## [WORK ITEM A]
Rewrite the part of the data storage tutorial from "## 1.1 Working" to "for accessing it.", putting "application code" in place of "business logic".

## [TEXT]
┌──

# 1. Basic data storage

All programs process data in one form or another, and many need to be able to save and retrieve that data from one invocation to the next. In `Python`, we have many ways to store data. 
- Flat files (e.g. csv, json, xml, etc.)
- RDBMS (e.g. postgres, mysql, etc)
- NoSQL DB (e.g. mongoDB, Neo4J, etc.)

In this tutorial, we will use first flat files, then RDBMS (SQLite), to store and retrieve data. At last we will use `SQLAlchemy (ORM)` which allow you to map rows in a table with python object. `SQLite` is a light weight RDBMS which stores data in a single file without the need for complex installation.

## 1.1 Working with flat files 

### Advantages of Flat Files
- Easy to use and implement
- human-readable makes it easy to edit, view/examine, and transfer 
- support by many language and framework (import, export)


### Disadvantages of Flat Files
- performance: Large files are difficult to view/examine/edit
- No explicit relation between data parts (tables). Relation need to be written in the business logic
- No schema or data structure. Users need understand not only the structure of the data but also the programming tools necessary for accessing it.


In below example, we use pandas to read the csv file. 

In [None]:
import pandas as pd

In [None]:
def get_data(file_path):
    return pd.read_csv(file_path)

def get_books_by_publisher(data,ascending=True):
    """Return the number of books by each publisher as a pandas series"""
    return data.groupby("publisher").size().sort_values(ascending=ascending)

def get_authors_by_publisher(data, ascending=True):
    """Returns the number of authors by each publisher as a pandas series"""
    return (
        data.assign(name=data.first_name.str.cat(data.last_name, sep=" "))
        .groupby("publisher")
        .nunique()
        .loc[:, "name"]
        .sort_values(ascending=ascending)
    )

def add_new_book(data, author_name, book_title, publisher_name):
    """Adds a new book to the system"""
    # Does the book exist?
    first_name, _, last_name = author_name.partition(" ")
    if any(
        (data.first_name == first_name)
        & (data.last_name == last_name)
        & (data.title == book_title)
        & (data.publisher == publisher_name)
    ):
        return data
    # Add the new book
    return data.append(
        {
            "first_name": first_name,
            "last_name": last_name,
            "title": book_title,
            "publisher": publisher_name,
        },
        ignore_index=True,
    )

def output_author_hierarchy(data):
    """Output the data as a hierarchy list of authors"""
    authors = data.assign(
        name=data.first_name.str.cat(data.last_name, sep=" ")
    )
    authors_tree = Tree()
    authors_tree.create_node("Authors", "authors")
    for author, books in authors.groupby("name"):
        authors_tree.create_node(author, author, parent="authors")
        for book, publishers in books.groupby("title")["publisher"]:
            book_id = f"{author}:{book}"
            authors_tree.create_node(book, book_id, parent=author)
            for publisher in publishers:
                authors_tree.create_node(publisher, parent=book_id)

    # Output the hierarchical authors data
    authors_tree.show()

Below is the main function that calls the above functions 

In [1]:
def main():
    """The main entry point of the program"""
    # Get the resources for the program
    with resources.path(
        "project.data", "author_book_publisher.csv"
    ) as filepath:
        data = get_data(filepath)

    # Get the number of books printed by each publisher
    books_by_publisher = get_books_by_publisher(data, ascending=False)
    for publisher, total_books in books_by_publisher.items():
        print(f"Publisher: {publisher}, total books: {total_books}")
    print()

    # Get the number of authors each publisher publishes
    authors_by_publisher = get_authors_by_publisher(data, ascending=False)
    for publisher, total_authors in authors_by_publisher.items():
        print(f"Publisher: {publisher}, total authors: {total_authors}")
    print()

    # Output hierarchical authors data
    output_author_hierarchy(data)

    # Add a new book to the data structure
    data = add_new_book(
        data,
        author_name="Stephen King",
        book_title="The Stand",
        publisher_name="Random House",
    )

    # Output the updated hierarchical authors data
    output_author_hierarchy(data)

└──

## [EXERCISE MATERIAL]
┌──

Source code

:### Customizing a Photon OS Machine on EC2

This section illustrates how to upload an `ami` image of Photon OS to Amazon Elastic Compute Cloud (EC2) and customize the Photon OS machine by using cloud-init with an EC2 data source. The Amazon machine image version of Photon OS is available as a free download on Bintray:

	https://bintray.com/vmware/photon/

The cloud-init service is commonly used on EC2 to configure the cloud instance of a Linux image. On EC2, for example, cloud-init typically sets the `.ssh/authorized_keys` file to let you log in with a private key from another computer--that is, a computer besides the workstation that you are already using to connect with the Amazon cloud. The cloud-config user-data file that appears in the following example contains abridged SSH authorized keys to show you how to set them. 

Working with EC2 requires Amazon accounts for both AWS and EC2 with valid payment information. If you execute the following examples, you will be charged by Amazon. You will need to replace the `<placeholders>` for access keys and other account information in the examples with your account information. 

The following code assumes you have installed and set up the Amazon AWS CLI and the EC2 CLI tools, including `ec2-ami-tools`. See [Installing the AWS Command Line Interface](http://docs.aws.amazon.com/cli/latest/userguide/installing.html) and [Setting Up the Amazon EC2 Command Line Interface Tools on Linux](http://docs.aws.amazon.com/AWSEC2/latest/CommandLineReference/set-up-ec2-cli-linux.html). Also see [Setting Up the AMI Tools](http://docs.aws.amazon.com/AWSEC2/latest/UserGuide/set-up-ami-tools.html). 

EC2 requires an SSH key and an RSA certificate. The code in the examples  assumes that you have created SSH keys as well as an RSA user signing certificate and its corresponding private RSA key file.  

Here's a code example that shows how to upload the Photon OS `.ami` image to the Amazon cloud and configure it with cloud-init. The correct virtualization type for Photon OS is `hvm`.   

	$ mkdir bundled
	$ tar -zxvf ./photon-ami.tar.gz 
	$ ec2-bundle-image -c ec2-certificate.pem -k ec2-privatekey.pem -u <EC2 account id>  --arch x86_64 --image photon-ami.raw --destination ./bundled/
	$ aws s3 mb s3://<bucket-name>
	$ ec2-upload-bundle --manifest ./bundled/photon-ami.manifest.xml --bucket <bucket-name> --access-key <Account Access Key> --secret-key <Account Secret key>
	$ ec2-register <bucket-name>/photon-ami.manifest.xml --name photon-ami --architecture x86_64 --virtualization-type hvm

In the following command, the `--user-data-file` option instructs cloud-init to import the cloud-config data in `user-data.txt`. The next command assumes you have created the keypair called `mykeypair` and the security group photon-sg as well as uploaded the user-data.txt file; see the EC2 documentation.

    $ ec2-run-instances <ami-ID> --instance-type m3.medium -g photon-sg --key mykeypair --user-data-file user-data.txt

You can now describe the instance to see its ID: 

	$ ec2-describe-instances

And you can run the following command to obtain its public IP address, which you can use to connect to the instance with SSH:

└──
┌──

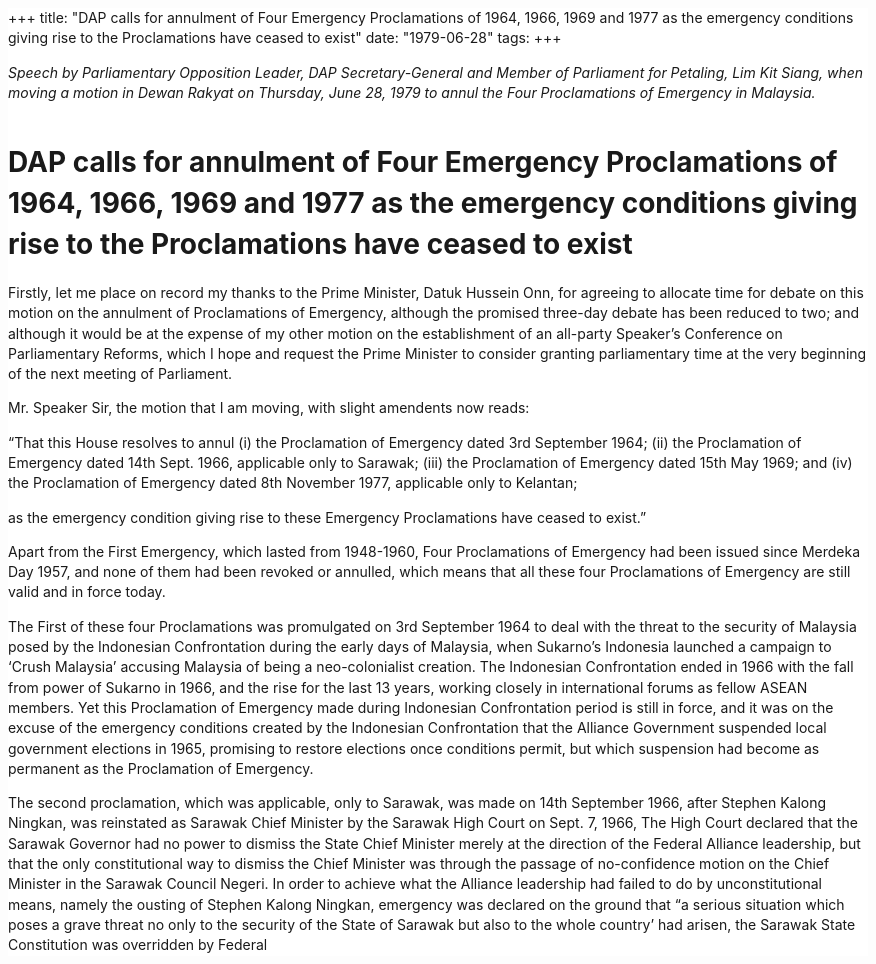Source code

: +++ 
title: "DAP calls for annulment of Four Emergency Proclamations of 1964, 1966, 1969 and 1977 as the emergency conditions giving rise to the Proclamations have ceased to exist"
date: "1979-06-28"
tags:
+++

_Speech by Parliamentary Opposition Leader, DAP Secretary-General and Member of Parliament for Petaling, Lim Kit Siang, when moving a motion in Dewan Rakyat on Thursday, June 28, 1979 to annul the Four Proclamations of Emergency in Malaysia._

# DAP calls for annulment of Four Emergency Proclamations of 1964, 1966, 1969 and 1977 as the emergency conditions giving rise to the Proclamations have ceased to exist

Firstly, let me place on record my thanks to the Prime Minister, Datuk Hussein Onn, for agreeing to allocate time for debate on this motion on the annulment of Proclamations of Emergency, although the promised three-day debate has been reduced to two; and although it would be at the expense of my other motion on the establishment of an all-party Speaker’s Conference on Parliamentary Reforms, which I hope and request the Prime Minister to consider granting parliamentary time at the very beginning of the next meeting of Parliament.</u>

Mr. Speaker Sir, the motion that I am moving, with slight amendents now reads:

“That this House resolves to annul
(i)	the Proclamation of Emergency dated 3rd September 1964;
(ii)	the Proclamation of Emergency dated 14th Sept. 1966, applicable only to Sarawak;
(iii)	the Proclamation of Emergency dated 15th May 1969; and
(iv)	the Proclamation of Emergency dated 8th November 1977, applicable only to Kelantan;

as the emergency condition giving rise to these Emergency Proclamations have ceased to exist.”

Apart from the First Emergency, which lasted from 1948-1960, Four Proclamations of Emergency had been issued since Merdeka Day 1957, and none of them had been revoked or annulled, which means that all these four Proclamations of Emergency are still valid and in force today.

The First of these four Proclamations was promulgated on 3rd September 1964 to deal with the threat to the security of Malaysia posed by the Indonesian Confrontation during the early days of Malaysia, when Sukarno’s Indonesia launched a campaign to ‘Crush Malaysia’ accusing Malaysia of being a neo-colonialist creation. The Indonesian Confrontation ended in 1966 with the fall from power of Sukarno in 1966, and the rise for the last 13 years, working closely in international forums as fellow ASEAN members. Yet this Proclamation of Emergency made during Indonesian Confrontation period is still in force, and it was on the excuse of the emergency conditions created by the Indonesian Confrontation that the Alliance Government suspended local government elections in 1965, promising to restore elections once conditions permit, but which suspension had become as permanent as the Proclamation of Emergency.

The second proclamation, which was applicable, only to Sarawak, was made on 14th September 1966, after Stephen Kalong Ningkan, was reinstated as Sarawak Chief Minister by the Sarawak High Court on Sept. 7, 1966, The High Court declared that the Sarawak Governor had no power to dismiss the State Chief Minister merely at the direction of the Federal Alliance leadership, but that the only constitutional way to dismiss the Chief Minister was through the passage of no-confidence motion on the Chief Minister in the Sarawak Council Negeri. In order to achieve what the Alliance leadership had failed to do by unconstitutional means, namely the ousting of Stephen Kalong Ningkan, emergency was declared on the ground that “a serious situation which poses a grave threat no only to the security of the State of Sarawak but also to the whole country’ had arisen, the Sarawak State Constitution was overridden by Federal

└──

## [WORK ITEM B]
Present the lines of the records from the line with "In the following command, the" to the line with "And you can" as a Markdown table with the columns No. and Line. Give one row per line, numbered in order, and omit blank lines.

## [WRITTEN SOLUTION A]
## 1.1 Working with flat files 

### Advantages of Flat Files
- Easy to use and implement
- human-readable makes it easy to edit, view/examine, and transfer 
- support by many language and framework (import, export)


### Disadvantages of Flat Files
- performance: Large files are difficult to view/examine/edit
- No explicit relation between data parts (tables). Relation need to be written in the application code
- No schema or data structure. Users need understand not only the structure of the data but also the programming tools necessary for accessing it.

## [WRITTEN SOLUTION B]
| No. | Line |
|---|---|
| 1 | In the following command, the `--user-data-file` option instructs cloud-init to import the cloud-config data in `user-data.txt`. The next command assumes you have created the keypair called `mykeypair` and the security group photon-sg as well as uploaded the user-data.txt file; see the EC2 documentation. |
| 2 |     $ ec2-run-instances <ami-ID> --instance-type m3.medium -g photon-sg --key mykeypair --user-data-file user-data.txt |
| 3 | You can now describe the instance to see its ID:  |
| 4 | 	$ ec2-describe-instances |
| 5 | And you can run the following command to obtain its public IP address, which you can use to connect to the instance with SSH: |